Gipfeltreffen in Brüssel Trump oder die Frage: Naht der Tod der Nato?

BRÜSSEL (dpa) Wird die Nato Ende dieser Woche noch das Bündnis sein, das es knapp 70 Jahre lang war?

Wohl noch nie zuvor hat es vor einem Gipfeltreffen der mächtigsten Militärallianz der Welt so viel Unsicherheit und Sorgen gegeben. Die Staats- und Regierungschefs aus Europa und Kanada müssen fürchten, dass US-Präsident Donald Trump dem Bündnis im eskalierten Streit über Verteidigungsausgaben nicht wiedergutzumachenden Schaden zufügt.

Schon die Drohung, eine Fortsetzung des bisherigen amerikanischen Engagements an wesentlich höhere Militärausgaben von Ländern wie Deutschland zu koppeln, könnte genügen, um das heute beginnende Treffen in einem Debakel enden zu lassen. Bereits 2017 hatte Trump für einen Eklat gesorgt, weil er ein Grußwort nutzte, um aggressiv Kritik an den seines Erachtens zu niedrigen Verteidigungsausgaben von Deutschland und Co. zu üben. Nun wird bei der Nato befürchtet, dass Trump es diesmal nicht bei einer lautstarken Beschwerde belassen könnte. Keine 48 Stunden vor seinem Abflug schrieb Trump noch einmal auf Twitter, dass die Lastenteilung weder fair noch akzeptabel sei.

Was die Konsequenzen sein könnten, dokumentierte jüngst die „Washington Post“. Sie berichtete, dass im US-Verteidigungsministerium die Auswirkungen eines Rückzugs der rund 30 000 in Deutschland stationierten Soldaten geprüft werde. Dass das Pentagon öffentlich widersprach, spielt letztlich keine Rolle. Weil Trump so unberechenbar ist, weil er sich so offen feindselig gegenüber Verbündeten verhält, werden mittlerweile selbst die düstersten Szenarien nicht mehr ausgeschlossen. „Es ist keine radikale Spekulation mehr, das uneingeschränkte Bekenntnis der USA zur Nato infrage zu stellen – eine Position, die vor nicht allzu langer Zeit undenkbar gewesen wäre“, meint etwa die Denkfabrik Soufan Center. Selbst in europäischen Verteidigungsministerien wird diese Meinung hinter vorgehaltener Hand geteilt.

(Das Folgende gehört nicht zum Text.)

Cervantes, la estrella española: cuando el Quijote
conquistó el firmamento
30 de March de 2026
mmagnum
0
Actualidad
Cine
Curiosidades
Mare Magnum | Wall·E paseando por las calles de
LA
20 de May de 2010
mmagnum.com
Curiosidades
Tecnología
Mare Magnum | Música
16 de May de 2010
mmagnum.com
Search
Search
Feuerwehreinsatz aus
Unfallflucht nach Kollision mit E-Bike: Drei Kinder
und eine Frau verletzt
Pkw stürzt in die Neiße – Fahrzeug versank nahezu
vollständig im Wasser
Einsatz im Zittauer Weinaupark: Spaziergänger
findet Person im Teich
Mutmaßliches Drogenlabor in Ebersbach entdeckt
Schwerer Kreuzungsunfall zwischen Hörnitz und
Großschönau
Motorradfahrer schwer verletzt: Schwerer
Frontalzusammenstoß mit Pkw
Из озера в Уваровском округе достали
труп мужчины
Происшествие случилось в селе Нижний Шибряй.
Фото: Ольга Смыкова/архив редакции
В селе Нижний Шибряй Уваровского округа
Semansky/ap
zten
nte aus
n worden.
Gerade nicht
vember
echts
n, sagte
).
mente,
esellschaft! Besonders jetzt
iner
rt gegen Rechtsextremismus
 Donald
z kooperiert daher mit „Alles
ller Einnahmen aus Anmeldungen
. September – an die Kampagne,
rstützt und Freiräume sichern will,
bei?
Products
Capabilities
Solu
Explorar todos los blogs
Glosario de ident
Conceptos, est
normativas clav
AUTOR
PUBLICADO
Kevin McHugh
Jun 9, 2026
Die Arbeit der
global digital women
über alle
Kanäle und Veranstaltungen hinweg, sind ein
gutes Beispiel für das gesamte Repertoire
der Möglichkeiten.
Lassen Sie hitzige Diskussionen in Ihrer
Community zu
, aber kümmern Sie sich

Wer ein Rest an Hoffnung hatte, dass Trump zumindest an traditionellen Partnerschaften festhalten wird, wurde spätestens im Juni beim G7-Gipfel in Kanada eines Besseren belehrt. Dort zog der Amerikaner seine Unterstützung für die mühsam ausgehandelte Abschlusserklärung im Nachhinein per wütender Twitter-Nachricht zurück. Dass er damit einen historischen Eklat verursachte und die Partner vor den Kopf stieß, störte ihn wenig. Es war der bisher letzte Höhepunkt der Alleingänge Trumps, die vom einseitigen Rückzug aus dem internationalen Klimaschutzabkommen sowie der einseitigen Aufkündigung des Atomabkommens mit dem Iran bis hin zu Schutzzöllen auf Importe von Bündnispartnern reichen.

Macht Trump es beim Nato-Gipfel genauso? Der Rahmen wirkt ähnlich: Auch Brüssel scheint Trump vor allem als Arena der Konfrontation zu sehen; wieder hat er im Anschluss einen wichtigen bilateralen Termin. Nach dem G7-Gipfel traf er Nordkoreas Machthaber Kim Jong Un, nach dem Nato-Gipfel will er mit Wladimir Putin zusammenkommen. Während er die Bündnispartner vor dem Treffen eifrig beschimpft, verliert er über Putin kein kritisches Wort. Im Gegenteil: Von seinen anstehenden Treffen könnte jenes mit dem Russen „das leichteste sein“, unkte er gestern.

Völlig offen bleibt unterdessen, worum es Trump in der Diskussion über die Verteidigungsausgaben wirklich geht. Angesichts der Tatsache, dass allein Deutschland, Frankreich und Großbritannien zusammen mehr als doppelt so viel Geld für Verteidigung ausgeben wie Russland, ist nur schwer vermittelbar, warum es nicht ausreichen sollte, die Effizienz des Mitteleinsatzes zu erhöhen. Denkbar ist, dass Trump neben seinem Image als erbarmungsloser Macher auch die US-Rüstungsindustrie mit im Blick hat. Sie könnte besonders stark von den geforderten Erhöhungen des Militärbudgets in Europa profitieren.